TASK TO CARRY OUT:
From the line containing "gefragt, was sie" through the last line of the records, print every line exactly and nothing more.

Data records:
##############################

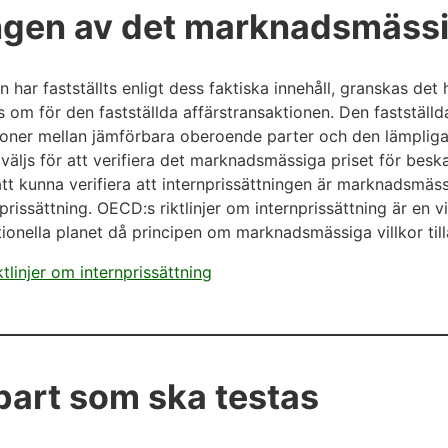
ngen av det marknadsmässi
on har fastställts enligt dess faktiska innehåll, granskas de
om för den fastställda affärstransaktionen. Den fastställd
ioner mellan jämförbara oberoende parter och den lämplig
väljs för att verifiera det marknadsmässiga priset för beska
att kunna verifiera att internprissättningen är marknadsmäs
nprissättning. OECD:s riktlinjer om internprissättning är en 
ationella planet då principen om marknadsmässiga villkor til
tlinjer om internprissättning
part som ska testas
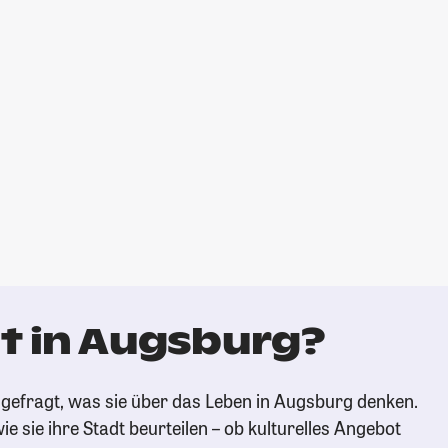
t in Augsburg?
gefragt, was sie über das Leben in Augsburg denken.
ie sie ihre Stadt beurteilen – ob kulturelles Angebot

##############################

FINAL ANSWER:
gefragt, was sie über das Leben in Augsburg denken.
ie sie ihre Stadt beurteilen – ob kulturelles Angebot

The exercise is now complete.